Write out these lines again with no changes.

------ Records to use

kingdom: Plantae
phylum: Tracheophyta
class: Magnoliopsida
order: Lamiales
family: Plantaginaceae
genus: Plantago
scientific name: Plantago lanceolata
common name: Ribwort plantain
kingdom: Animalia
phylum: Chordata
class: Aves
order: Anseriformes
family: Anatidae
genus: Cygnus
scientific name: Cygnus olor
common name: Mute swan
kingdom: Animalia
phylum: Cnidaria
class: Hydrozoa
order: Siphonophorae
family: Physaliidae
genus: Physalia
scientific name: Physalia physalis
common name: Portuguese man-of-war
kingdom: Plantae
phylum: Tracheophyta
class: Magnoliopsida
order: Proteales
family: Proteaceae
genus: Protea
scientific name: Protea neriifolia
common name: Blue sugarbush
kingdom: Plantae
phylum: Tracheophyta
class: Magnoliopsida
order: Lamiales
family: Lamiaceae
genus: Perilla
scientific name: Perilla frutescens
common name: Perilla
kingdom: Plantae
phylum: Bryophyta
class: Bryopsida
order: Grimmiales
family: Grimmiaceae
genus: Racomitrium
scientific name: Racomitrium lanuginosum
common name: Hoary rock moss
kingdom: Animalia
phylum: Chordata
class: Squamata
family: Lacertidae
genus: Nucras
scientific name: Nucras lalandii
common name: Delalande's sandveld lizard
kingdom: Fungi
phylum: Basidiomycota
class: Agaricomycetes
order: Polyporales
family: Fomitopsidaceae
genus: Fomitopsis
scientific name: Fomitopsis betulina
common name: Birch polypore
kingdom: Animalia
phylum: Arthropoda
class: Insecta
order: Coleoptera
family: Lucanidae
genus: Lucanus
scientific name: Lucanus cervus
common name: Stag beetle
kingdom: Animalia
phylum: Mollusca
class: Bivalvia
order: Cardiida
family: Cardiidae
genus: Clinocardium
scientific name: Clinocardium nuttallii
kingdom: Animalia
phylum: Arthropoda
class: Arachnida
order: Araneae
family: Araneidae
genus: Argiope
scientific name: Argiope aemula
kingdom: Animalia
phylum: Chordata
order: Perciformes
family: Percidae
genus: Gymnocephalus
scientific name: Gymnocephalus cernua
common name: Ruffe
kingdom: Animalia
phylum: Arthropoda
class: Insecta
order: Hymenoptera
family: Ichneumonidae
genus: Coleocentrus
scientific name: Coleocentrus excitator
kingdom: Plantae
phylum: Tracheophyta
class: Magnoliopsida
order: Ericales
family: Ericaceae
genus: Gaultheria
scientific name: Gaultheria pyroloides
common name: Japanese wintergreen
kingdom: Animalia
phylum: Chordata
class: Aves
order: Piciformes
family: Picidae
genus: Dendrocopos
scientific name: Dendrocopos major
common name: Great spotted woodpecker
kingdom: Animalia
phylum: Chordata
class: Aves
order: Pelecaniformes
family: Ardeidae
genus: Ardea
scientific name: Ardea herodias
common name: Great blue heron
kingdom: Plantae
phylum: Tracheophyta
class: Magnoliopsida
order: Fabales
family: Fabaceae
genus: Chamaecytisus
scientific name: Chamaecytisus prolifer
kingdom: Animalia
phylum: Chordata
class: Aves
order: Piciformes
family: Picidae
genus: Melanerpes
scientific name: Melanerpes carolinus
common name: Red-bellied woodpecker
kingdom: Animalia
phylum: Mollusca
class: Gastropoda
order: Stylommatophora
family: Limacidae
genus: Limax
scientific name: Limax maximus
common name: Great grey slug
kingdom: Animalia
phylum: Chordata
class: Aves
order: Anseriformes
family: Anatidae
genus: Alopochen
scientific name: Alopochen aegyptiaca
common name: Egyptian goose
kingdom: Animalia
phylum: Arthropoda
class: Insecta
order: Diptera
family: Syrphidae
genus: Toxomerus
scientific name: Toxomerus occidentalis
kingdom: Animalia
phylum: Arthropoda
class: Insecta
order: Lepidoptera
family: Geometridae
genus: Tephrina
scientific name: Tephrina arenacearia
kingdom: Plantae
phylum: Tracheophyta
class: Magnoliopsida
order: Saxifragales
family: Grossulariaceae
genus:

------------

**Written answer**
kingdom: Plantae
phylum: Tracheophyta
class: Magnoliopsida
order: Lamiales
family: Plantaginaceae
genus: Plantago
scientific name: Plantago lanceolata
common name: Ribwort plantain
kingdom: Animalia
phylum: Chordata
class: Aves
order: Anseriformes
family: Anatidae
genus: Cygnus
scientific name: Cygnus olor
common name: Mute swan
kingdom: Animalia
phylum: Cnidaria
class: Hydrozoa
order: Siphonophorae
family: Physaliidae
genus: Physalia
scientific name: Physalia physalis
common name: Portuguese man-of-war
kingdom: Plantae
phylum: Tracheophyta
class: Magnoliopsida
order: Proteales
family: Proteaceae
genus: Protea
scientific name: Protea neriifolia
common name: Blue sugarbush
kingdom: Plantae
phylum: Tracheophyta
class: Magnoliopsida
order: Lamiales
family: Lamiaceae
genus: Perilla
scientific name: Perilla frutescens
common name: Perilla
kingdom: Plantae
phylum: Bryophyta
class: Bryopsida
order: Grimmiales
family: Grimmiaceae
genus: Racomitrium
scientific name: Racomitrium lanuginosum
common name: Hoary rock moss
kingdom: Animalia
phylum: Chordata
class: Squamata
family: Lacertidae
genus: Nucras
scientific name: Nucras lalandii
common name: Delalande's sandveld lizard
kingdom: Fungi
phylum: Basidiomycota
class: Agaricomycetes
order: Polyporales
family: Fomitopsidaceae
genus: Fomitopsis
scientific name: Fomitopsis betulina
common name: Birch polypore
kingdom: Animalia
phylum: Arthropoda
class: Insecta
order: Coleoptera
family: Lucanidae
genus: Lucanus
scientific name: Lucanus cervus
common name: Stag beetle
kingdom: Animalia
phylum: Mollusca
class: Bivalvia
order: Cardiida
family: Cardiidae
genus: Clinocardium
scientific name: Clinocardium nuttallii
kingdom: Animalia
phylum: Arthropoda
class: Arachnida
order: Araneae
family: Araneidae
genus: Argiope
scientific name: Argiope aemula
kingdom: Animalia
phylum: Chordata
order: Perciformes
family: Percidae
genus: Gymnocephalus
scientific name: Gymnocephalus cernua
common name: Ruffe
kingdom: Animalia
phylum: Arthropoda
class: Insecta
order: Hymenoptera
family: Ichneumonidae
genus: Coleocentrus
scientific name: Coleocentrus excitator
kingdom: Plantae
phylum: Tracheophyta
class: Magnoliopsida
order: Ericales
family: Ericaceae
genus: Gaultheria
scientific name: Gaultheria pyroloides
common name: Japanese wintergreen
kingdom: Animalia
phylum: Chordata
class: Aves
order: Piciformes
family: Picidae
genus: Dendrocopos
scientific name: Dendrocopos major
common name: Great spotted woodpecker
kingdom: Animalia
phylum: Chordata
class: Aves
order: Pelecaniformes
family: Ardeidae
genus: Ardea
scientific name: Ardea herodias
common name: Great blue heron
kingdom: Plantae
phylum: Tracheophyta
class: Magnoliopsida
order: Fabales
family: Fabaceae
genus: Chamaecytisus
scientific name: Chamaecytisus prolifer
kingdom: Animalia
phylum: Chordata
class: Aves
order: Piciformes
family: Picidae
genus: Melanerpes
scientific name: Melanerpes carolinus
common name: Red-bellied woodpecker
kingdom: Animalia
phylum: Mollusca
class: Gastropoda
order: Stylommatophora
family: Limacidae
genus: Limax
scientific name: Limax maximus
common name: Great grey slug
kingdom: Animalia
phylum: Chordata
class: Aves
order: Anseriformes
family: Anatidae
genus: Alopochen
scientific name: Alopochen aegyptiaca
common name: Egyptian goose
kingdom: Animalia
phylum: Arthropoda
class: Insecta
order: Diptera
family: Syrphidae
genus: Toxomerus
scientific name: Toxomerus occidentalis
kingdom: Animalia
phylum: Arthropoda
class: Insecta
order: Lepidoptera
family: Geometridae
genus: Tephrina
scientific name: Tephrina arenacearia
kingdom: Plantae
phylum: Tracheophyta
class: Magnoliopsida
order: Saxifragales
family: Grossulariaceae
genus:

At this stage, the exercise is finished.